Wawanesa submitted the knee injury from 2017 had resolved long ago and did not aggravate or inhibit Da Silva’s recovery. Further that the demands of motherhood cannot be construed as a pre-existing medical condition. They rely on 3 IE’s which concluded that Da Silva’s accident-related injuries were predominantly minor and that she did not suffer a substantial inability to perform the essential tasks of her pre-employment in housekeeping services.




The Tribunal held:

      • Although the treating chiropractor did make reference in relation to the 2017 knee injury in his treatment plan that Da Silva was under direct supervision of her family physician and taking medication, there was no doctor’s notes to support the requirement that the knee injury from 2017 would prevent recovery if held to within the MIG.
      • The three IE assessors did not view the knee as a barrier to recovery.
      • “I accept the applicant’s submissions that caring for a newborn while simultaneously recovering from the effects of pregnancy and childbirth has impacted her physically and emotionally. However, beyond a brief mention in the disputed OCF-18 that childcare demands, among other factors, represent a barrier to recovery, the applicant has not directed me to evidence that supports her submission that recovery from childbirth is preventing her from achieving maximal recovery within the MIG. I find the applicant has not met her onus to demonstrate removal from the MIG is warranted on the basis of recovering from childbirth and pregnancy.”

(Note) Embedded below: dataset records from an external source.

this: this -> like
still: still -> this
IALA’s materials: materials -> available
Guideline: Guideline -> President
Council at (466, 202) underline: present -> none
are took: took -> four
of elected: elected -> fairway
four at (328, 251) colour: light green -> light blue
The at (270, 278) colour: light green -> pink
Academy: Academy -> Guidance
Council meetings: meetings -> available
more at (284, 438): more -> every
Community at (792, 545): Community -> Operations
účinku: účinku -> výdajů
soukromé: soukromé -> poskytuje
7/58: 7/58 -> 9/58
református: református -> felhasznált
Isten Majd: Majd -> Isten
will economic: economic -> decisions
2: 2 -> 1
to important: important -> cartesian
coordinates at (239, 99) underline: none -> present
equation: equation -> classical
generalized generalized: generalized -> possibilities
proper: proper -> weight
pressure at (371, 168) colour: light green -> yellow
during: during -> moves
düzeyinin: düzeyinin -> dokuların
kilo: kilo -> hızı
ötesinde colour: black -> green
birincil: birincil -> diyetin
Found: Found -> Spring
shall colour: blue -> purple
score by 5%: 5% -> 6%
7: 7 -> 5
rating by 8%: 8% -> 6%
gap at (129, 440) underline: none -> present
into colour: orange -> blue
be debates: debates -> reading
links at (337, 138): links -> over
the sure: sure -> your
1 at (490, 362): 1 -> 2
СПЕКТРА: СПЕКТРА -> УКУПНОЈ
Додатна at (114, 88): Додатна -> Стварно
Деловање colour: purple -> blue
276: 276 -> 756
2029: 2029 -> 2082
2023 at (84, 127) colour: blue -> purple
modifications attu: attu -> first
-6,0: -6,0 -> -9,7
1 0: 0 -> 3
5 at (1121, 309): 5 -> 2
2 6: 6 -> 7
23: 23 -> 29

      • The medical evidence demonstrates her injuries are resolving. Other than the note made by Dr. Lui, chiropractor in the FAE report, the only reference is that Da Silva’s recovery has been muted by her recent pregnancy and raising a new baby but that her injuries are resolving normally.
      • “Neither of the other two IE assessments, by orthopaedic surgeon Dr. Fathi Abuzgaya, or psychologist, Dr. David Direnfeld, identified the demands of recovery from childbirth or caring for a newborn as a barrier to recovery from the applicant’s injuries. Dr. Abuzgaya concluded there was no residual musculoskeletal impairment attributable to her accident injuries, and Dr. Direnfeld identified no psychological injury, impairment or condition that would prevent the applicant from returning to work.”